## Written task
Your job is to transcribe all the records that follow, excluding any pictures.

(Source data)
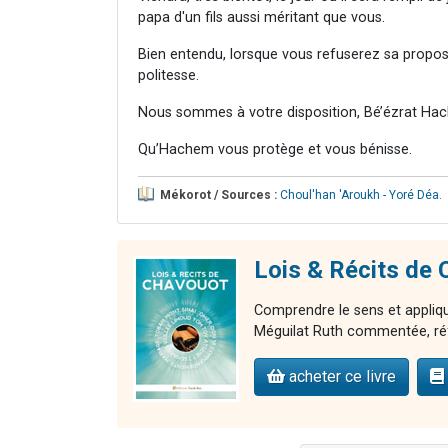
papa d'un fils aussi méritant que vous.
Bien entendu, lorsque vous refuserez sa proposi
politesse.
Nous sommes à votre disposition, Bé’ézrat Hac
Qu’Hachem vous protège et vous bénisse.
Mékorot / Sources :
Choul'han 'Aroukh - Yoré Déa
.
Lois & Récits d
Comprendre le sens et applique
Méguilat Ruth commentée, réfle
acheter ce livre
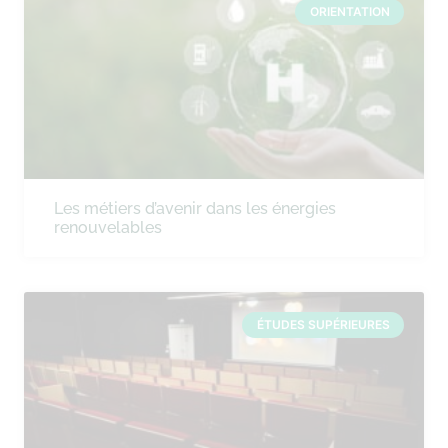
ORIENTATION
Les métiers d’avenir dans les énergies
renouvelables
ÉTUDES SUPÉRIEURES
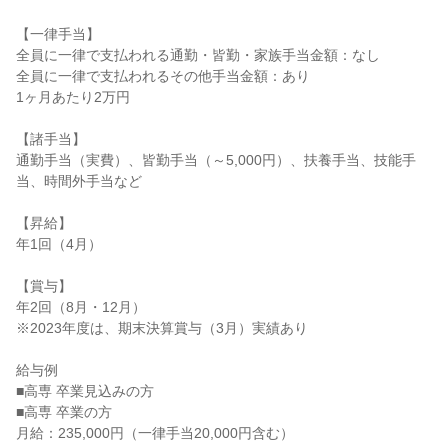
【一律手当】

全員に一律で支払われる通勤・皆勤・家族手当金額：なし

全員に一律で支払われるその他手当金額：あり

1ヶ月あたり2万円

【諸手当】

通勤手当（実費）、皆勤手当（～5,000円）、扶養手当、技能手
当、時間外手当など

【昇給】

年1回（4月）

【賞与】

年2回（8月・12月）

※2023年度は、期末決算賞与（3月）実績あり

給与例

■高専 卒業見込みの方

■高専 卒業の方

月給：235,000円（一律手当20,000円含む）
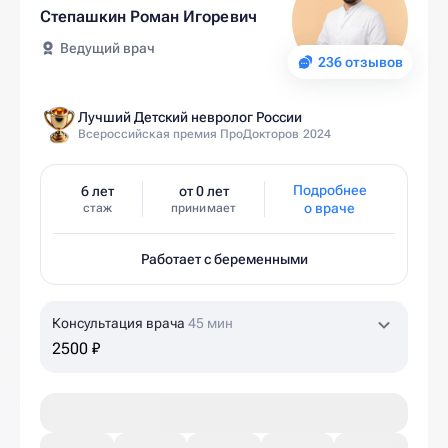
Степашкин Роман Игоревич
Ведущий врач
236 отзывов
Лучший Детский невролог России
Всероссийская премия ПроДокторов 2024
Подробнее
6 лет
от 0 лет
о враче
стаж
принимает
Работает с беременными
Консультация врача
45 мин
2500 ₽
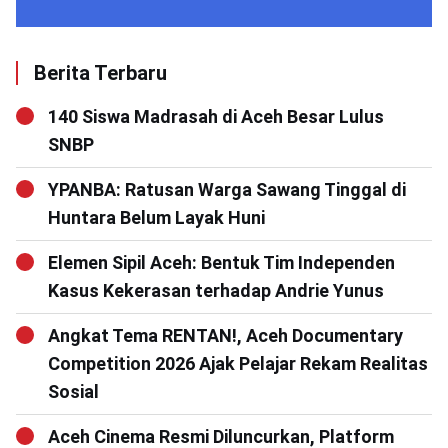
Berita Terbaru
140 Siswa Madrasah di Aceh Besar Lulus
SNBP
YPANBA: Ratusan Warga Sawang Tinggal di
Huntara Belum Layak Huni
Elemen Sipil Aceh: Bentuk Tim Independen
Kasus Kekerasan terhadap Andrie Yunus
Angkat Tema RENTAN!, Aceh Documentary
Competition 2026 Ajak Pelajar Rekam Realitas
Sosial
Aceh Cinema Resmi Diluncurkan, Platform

## Output for this task
papa d'un fils aussi méritant que vous.
Bien entendu, lorsque vous refuserez sa proposi
politesse.
Nous sommes à votre disposition, Bé’ézrat Hac
Qu’Hachem vous protège et vous bénisse.
Mékorot / Sources :
Choul'han 'Aroukh - Yoré Déa
.
Lois & Récits d
Comprendre le sens et applique
Méguilat Ruth commentée, réfle
acheter ce livre
ORIENTATION
Les métiers d’avenir dans les énergies
renouvelables
ÉTUDES SUPÉRIEURES
【一律手当】

全員に一律で支払われる通勤・皆勤・家族手当金額：なし

全員に一律で支払われるその他手当金額：あり

1ヶ月あたり2万円

【諸手当】

通勤手当（実費）、皆勤手当（～5,000円）、扶養手当、技能手
当、時間外手当など

【昇給】

年1回（4月）

【賞与】

年2回（8月・12月）

※2023年度は、期末決算賞与（3月）実績あり

給与例

■高専 卒業見込みの方

■高専 卒業の方

月給：235,000円（一律手当20,000円含む）
Степашкин Роман Игоревич
Ведущий врач
236 отзывов
Лучший Детский невролог России
Всероссийская премия ПроДокторов 2024
Подробнее
6 лет
от 0 лет
о враче
стаж
принимает
Работает с беременными
Консультация врача
45 мин
2500 ₽
Berita Terbaru
140 Siswa Madrasah di Aceh Besar Lulus
SNBP
YPANBA: Ratusan Warga Sawang Tinggal di
Huntara Belum Layak Huni
Elemen Sipil Aceh: Bentuk Tim Independen
Kasus Kekerasan terhadap Andrie Yunus
Angkat Tema RENTAN!, Aceh Documentary
Competition 2026 Ajak Pelajar Rekam Realitas
Sosial
Aceh Cinema Resmi Diluncurkan, Platform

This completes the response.